A la suite de cette formation, quelles ont été les retombées concrètes en matière de gestion de l’eau ?
Une association d’usagers et des usagers en leur nom propre ont obligé le maire de Toulouse à régulariser les tarifs de l’eau. La même démarche a été menée à l’égard du président de l’agglomération toulousaine compétent pour l’assainissement. Ces autorités n’ont pas répondu. Passé un délai de deux mois, le silence équivalent à un refus, il a été attaqué devant le Tribunal administratif (septembre 2003). Compte-tenu des délais de procédure, ce recours ne sera pas jugé avant la fin 2005. Entre temps, la Chambre régionale des Comptes s’est saisie de la question. Dans un rapport rendu public en février 2004, elle pointe les mêmes anomalies que les usagers, ce qui les renforce devant le Tribunal. Des illégalités identiques ont déjà été révélées et sanctionnées par d’autres tribunaux. Les usagers ont pu déposer une plainte pénale pour escroquerie et prise illégale d’intérêts. Une importante action de communication, avec l’aide des médias, a été menée pour informer les citoyens.
Enjeux et perspectives
Cette formation résulte de la recherche de convergences vers une alternative politique. L’exigence d’une pratique démocratique, efficace et responsable dans des cadres institutionnels nécessite une profonde rénovation mais peut remettre en cause les évolutions présupposées tendant à redéfinir les services publics.
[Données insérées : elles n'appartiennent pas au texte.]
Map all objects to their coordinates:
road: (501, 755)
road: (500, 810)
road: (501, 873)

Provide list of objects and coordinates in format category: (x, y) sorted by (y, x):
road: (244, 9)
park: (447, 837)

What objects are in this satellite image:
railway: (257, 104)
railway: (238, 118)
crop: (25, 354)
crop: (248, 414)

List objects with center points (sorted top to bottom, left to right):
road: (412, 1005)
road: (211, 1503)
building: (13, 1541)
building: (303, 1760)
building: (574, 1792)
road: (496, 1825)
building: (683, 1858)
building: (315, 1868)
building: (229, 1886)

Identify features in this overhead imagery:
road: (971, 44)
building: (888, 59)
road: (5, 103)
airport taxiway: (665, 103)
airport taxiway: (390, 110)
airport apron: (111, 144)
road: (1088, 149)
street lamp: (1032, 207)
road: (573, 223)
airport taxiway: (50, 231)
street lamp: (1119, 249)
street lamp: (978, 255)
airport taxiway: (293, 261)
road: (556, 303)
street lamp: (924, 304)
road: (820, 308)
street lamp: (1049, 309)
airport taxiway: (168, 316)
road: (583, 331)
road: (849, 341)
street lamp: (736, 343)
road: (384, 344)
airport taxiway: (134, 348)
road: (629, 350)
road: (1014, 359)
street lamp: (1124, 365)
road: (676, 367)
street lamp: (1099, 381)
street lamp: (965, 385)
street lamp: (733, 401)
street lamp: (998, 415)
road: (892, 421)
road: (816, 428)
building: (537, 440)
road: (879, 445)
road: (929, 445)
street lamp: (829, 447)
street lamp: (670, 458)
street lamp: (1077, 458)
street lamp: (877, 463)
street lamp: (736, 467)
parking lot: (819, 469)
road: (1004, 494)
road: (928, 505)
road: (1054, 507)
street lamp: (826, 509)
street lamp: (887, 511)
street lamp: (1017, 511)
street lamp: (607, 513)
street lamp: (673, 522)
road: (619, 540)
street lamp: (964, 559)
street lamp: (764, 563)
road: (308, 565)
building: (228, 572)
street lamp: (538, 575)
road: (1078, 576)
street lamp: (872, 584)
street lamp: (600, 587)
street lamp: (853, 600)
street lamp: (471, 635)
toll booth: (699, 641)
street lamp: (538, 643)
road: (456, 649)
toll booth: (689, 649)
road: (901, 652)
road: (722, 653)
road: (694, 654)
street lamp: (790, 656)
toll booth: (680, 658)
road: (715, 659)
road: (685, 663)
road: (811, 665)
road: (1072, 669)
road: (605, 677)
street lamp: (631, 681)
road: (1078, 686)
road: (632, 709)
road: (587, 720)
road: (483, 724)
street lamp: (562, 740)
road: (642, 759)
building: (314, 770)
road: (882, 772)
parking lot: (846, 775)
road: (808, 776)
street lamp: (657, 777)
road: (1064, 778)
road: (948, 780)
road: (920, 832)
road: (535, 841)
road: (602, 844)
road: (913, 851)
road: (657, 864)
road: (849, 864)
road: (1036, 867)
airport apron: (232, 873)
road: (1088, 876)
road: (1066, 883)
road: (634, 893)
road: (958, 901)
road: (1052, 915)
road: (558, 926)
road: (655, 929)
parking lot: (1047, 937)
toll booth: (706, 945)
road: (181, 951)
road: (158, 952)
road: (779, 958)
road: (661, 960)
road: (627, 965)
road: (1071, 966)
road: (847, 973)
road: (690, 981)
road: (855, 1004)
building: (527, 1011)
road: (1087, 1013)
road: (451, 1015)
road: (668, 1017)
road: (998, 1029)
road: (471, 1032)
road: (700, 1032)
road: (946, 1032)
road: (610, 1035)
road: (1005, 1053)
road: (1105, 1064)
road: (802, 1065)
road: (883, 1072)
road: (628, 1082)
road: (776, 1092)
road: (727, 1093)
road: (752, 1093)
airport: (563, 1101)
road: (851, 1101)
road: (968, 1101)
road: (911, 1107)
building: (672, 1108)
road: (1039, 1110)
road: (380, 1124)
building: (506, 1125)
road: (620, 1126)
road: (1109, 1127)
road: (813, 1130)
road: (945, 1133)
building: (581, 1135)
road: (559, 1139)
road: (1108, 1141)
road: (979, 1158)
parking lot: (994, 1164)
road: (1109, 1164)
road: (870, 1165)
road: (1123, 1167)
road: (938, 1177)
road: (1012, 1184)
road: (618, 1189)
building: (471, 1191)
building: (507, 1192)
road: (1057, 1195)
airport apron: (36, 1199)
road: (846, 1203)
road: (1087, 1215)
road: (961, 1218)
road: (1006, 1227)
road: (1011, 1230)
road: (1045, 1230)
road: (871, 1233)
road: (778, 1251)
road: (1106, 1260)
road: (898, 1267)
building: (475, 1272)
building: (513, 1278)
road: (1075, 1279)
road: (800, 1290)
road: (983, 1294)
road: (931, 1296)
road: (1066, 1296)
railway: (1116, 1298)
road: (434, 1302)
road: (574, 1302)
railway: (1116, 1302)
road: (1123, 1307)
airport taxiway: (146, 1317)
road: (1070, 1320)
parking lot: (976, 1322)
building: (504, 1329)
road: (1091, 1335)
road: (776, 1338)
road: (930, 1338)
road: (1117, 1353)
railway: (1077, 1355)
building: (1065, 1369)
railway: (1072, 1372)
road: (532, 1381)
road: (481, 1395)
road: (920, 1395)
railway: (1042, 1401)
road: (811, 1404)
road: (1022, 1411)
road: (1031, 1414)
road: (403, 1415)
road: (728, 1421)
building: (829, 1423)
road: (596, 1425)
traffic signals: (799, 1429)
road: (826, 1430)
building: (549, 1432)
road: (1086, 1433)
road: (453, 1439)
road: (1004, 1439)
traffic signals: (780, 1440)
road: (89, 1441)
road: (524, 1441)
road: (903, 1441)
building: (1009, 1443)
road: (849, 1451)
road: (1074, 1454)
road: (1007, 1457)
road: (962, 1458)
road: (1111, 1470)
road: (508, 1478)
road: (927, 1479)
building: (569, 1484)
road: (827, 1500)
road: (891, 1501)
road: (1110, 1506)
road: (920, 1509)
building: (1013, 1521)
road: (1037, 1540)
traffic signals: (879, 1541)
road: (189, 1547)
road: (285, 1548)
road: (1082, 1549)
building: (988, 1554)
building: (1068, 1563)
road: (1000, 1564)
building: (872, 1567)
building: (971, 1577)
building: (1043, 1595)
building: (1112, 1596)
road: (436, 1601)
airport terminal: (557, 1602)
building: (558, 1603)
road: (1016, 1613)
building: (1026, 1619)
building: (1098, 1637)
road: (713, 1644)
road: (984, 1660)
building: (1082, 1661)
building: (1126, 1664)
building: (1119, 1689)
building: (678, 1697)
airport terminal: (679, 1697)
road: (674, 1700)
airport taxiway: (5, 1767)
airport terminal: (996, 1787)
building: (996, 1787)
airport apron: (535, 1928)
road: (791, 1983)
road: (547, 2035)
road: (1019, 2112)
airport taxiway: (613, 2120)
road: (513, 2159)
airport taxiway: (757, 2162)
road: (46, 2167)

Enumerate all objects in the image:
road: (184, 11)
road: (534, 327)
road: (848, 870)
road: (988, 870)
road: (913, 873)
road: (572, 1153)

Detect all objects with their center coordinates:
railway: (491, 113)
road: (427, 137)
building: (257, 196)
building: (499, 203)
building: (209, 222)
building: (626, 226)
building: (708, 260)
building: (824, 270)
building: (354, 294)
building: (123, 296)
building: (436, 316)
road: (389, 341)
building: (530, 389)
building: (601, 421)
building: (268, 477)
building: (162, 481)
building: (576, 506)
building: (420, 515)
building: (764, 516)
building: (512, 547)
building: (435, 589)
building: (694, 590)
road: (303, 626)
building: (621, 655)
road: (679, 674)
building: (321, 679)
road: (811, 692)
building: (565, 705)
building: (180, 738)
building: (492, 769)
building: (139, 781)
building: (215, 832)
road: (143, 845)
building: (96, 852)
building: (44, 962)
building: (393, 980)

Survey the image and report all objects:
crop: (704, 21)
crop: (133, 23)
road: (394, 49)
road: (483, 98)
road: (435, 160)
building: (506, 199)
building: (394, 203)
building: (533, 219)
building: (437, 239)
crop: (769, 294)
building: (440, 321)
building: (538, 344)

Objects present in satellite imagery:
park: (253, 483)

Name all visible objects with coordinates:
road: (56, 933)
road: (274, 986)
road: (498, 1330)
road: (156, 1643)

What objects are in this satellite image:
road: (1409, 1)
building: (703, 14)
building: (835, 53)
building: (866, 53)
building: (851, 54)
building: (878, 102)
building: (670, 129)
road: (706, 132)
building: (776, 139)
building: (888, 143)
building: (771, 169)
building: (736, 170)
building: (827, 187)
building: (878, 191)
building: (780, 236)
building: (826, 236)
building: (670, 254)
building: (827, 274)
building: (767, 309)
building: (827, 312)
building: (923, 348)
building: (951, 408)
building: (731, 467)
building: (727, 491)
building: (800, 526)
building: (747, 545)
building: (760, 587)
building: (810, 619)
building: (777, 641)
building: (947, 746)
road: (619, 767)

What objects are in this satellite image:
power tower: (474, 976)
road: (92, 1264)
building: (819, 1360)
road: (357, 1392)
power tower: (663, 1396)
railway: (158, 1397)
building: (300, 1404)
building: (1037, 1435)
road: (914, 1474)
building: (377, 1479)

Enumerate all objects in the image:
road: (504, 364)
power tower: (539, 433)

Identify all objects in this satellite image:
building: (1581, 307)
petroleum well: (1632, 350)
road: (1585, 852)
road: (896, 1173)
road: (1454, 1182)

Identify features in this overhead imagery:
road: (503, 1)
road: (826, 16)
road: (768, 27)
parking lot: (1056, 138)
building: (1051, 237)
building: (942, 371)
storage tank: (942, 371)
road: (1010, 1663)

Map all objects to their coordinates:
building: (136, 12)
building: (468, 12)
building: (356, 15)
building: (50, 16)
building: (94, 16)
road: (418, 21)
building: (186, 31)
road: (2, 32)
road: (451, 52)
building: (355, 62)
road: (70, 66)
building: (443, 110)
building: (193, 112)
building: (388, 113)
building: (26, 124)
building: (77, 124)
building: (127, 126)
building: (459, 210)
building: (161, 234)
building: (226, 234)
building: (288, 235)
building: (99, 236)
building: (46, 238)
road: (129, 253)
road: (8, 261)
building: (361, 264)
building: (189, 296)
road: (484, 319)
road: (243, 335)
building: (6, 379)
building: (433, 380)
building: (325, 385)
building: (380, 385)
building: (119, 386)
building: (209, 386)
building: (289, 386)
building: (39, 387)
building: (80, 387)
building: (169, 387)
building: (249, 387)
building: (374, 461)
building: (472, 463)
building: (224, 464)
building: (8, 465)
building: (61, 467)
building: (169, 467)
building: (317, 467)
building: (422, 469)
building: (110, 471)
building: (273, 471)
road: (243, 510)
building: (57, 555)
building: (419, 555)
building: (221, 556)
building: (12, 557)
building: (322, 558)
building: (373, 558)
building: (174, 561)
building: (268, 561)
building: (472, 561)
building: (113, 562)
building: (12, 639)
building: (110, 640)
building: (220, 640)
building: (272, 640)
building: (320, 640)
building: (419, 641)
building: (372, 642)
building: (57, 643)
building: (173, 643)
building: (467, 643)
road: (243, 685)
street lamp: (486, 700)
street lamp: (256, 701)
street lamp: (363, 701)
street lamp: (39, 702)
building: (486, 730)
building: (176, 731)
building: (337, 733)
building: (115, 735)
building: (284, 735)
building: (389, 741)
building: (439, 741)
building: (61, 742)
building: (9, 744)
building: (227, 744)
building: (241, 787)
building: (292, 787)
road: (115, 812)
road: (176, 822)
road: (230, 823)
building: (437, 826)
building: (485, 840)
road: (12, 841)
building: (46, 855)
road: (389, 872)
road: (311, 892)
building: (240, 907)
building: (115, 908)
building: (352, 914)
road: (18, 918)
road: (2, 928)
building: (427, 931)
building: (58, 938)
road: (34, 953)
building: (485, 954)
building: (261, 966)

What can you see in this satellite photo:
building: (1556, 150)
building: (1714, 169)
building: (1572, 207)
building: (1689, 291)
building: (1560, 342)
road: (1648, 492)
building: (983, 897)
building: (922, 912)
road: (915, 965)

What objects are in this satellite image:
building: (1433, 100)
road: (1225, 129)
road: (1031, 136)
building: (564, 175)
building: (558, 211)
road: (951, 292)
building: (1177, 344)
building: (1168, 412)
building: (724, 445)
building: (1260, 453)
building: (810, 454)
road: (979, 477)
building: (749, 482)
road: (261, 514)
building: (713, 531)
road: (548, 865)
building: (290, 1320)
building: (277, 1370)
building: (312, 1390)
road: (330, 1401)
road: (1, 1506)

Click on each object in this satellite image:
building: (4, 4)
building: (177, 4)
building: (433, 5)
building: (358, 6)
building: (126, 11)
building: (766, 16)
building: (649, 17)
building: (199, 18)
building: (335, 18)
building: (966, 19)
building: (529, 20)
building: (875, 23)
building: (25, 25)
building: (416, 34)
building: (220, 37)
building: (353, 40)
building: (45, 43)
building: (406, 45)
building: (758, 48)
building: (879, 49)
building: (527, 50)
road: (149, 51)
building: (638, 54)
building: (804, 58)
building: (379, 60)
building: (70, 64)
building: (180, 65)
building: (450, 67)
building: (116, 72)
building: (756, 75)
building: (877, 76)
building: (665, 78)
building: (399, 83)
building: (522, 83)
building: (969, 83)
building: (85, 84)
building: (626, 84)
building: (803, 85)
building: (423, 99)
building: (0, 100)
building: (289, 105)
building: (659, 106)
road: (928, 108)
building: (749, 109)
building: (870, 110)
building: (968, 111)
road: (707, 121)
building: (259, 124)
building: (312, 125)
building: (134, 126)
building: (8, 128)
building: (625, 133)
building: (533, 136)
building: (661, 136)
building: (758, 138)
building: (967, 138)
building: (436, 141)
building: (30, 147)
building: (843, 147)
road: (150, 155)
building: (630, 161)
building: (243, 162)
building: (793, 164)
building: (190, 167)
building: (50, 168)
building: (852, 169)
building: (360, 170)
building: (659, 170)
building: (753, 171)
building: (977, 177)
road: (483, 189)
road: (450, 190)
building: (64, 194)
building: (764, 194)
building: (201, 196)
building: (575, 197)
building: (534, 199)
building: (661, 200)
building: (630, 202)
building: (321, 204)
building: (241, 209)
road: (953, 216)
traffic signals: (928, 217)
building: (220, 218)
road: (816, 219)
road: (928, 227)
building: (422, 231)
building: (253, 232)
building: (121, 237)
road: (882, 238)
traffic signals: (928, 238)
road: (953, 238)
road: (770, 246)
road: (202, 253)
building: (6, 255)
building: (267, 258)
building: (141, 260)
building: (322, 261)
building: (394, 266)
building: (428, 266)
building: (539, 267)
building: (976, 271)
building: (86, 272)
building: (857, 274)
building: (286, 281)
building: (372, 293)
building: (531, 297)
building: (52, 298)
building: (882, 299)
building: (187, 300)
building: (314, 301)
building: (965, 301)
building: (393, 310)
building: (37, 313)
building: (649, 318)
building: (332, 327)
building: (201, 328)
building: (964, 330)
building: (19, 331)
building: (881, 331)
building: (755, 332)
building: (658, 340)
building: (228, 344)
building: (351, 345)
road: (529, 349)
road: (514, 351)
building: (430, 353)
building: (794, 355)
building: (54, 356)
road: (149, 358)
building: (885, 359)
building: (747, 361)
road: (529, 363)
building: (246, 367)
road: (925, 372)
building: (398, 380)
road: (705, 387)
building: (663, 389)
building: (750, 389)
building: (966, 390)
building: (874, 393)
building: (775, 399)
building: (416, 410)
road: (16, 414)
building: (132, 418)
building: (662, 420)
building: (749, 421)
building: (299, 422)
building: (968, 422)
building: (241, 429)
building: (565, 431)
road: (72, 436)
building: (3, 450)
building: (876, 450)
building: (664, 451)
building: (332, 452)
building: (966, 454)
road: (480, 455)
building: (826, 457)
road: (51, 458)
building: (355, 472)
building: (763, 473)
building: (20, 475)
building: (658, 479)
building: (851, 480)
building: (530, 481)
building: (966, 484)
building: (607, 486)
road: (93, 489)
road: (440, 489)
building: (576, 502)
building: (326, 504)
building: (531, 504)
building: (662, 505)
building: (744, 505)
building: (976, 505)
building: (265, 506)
Cet exercice de collaboration entre structures associatives, collectivités territoriales, ingénieurs montre qu’il est possible de réfléchir autrement nos services publics au niveau local. Ce genre d’initiatives a le mérite de nous obliger à une réflexion critique sur nos pratiques et remet en perspective à la fois le rôle des politiques et celui des usagers.